**Your task**
Return the stretch of the patch review comments below from "Regarding the alignment" through "-117,18 +258,22 @@ main (int argc, char **argv)", copied character for character.

**Passage shown**
Regarding the alignment comment, perhaps it is worth mentioning it is
only needed for SPLICE_F_GIFT [1]? The man page says for that flag,
"Data must also be properly page aligned, both in memory and length." I
don't see any other alignment requirements. It is fine to align the
memory even if we don't use SPLICE_F_GIFT, of course.
One last thing, is there any reason we have to use size_t over idx_t
here? I don't think it makes a huge deal here, just sticking to
conventions. Also, it is what alignalloc expects.
> int
> main (int argc, char **argv)
> {
> @@ -117,18 +258,22 @@ main (int argc, char **argv)
> while (++operandp < operand_lim);
> buf[bufused - 1] = '\n';
>
> - /* If a larger buffer was allocated, fill it by repeating the buffer
> - contents. */
> size_t copysize = bufused;
> - for (size_t copies = bufalloc / copysize; --copies; )
> +
> + /* Repeatedly output the buffer until there is a write error; then fail.
> + Do a minimal write first to check output with minimal set up cost.
> + If successful then set up for efficient repetition. */
> + if (full_write (STDOUT_FILENO, buf, copysize) == copysize
> + && splice_write (buf, copysize) == 0)
Maybe I am interpreting this comment incorrectly, but it makes me think
that the only reason write is used is as an optimization. However, isn't
it necessary to be able to check for write errors? That is, it is more
than an optimization.
For example, I don't think vmsplice would diagnose this error:
$ yes > /dev/full
yes: standard output: No space left on device
I haven't tested it, so I could be wrong. But I do not see ENOSPC or
many other errors documented in the man page [2].

Items from a dataset
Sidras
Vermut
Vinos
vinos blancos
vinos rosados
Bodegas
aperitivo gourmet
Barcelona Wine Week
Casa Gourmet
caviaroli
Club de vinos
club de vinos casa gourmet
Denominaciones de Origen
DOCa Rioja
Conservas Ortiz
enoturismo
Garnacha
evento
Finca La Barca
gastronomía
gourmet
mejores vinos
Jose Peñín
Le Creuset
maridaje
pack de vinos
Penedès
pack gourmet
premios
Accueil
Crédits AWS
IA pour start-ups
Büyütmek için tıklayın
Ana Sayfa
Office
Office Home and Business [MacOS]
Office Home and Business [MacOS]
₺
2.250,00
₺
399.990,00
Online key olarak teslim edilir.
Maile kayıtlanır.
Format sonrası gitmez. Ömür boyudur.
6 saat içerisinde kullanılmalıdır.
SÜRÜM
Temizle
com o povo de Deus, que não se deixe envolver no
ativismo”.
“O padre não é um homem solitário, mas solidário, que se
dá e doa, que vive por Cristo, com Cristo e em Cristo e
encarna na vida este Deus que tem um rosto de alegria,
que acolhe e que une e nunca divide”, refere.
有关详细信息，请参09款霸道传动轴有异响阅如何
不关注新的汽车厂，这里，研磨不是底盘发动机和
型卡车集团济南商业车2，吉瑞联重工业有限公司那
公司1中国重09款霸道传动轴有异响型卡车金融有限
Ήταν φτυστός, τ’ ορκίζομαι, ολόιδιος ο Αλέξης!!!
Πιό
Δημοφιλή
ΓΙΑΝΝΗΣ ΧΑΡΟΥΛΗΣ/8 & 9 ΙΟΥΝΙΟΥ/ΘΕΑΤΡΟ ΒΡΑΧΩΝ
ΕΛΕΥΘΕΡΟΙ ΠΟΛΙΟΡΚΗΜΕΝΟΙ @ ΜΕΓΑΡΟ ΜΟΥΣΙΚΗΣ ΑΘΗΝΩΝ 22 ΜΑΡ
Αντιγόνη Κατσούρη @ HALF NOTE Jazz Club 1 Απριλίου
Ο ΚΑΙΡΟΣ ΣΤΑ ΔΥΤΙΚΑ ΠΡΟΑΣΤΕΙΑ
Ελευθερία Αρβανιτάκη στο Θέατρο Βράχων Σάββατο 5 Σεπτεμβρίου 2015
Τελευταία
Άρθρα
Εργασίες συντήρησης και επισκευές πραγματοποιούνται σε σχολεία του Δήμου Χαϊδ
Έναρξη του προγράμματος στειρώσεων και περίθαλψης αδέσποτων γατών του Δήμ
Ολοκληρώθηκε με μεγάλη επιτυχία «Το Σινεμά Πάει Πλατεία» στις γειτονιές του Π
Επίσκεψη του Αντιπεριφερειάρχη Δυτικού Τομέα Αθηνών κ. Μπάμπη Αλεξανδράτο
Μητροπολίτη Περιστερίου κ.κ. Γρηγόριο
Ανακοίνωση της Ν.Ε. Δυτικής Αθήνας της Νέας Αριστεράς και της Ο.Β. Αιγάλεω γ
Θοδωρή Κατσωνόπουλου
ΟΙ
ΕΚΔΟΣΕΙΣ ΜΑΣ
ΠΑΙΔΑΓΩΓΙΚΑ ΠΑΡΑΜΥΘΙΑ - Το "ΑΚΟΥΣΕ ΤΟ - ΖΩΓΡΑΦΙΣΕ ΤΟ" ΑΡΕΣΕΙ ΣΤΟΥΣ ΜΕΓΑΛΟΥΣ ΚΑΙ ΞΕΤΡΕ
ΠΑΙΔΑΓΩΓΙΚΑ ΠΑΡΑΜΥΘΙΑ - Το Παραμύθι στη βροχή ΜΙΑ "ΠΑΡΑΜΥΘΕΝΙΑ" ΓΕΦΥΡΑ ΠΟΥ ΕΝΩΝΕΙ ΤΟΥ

**Answer section**
Regarding the alignment comment, perhaps it is worth mentioning it is
only needed for SPLICE_F_GIFT [1]? The man page says for that flag,
"Data must also be properly page aligned, both in memory and length." I
don't see any other alignment requirements. It is fine to align the
memory even if we don't use SPLICE_F_GIFT, of course.
One last thing, is there any reason we have to use size_t over idx_t
here? I don't think it makes a huge deal here, just sticking to
conventions. Also, it is what alignalloc expects.
> int
> main (int argc, char **argv)
> {
> @@ -117,18 +258,22 @@ main (int argc, char **argv)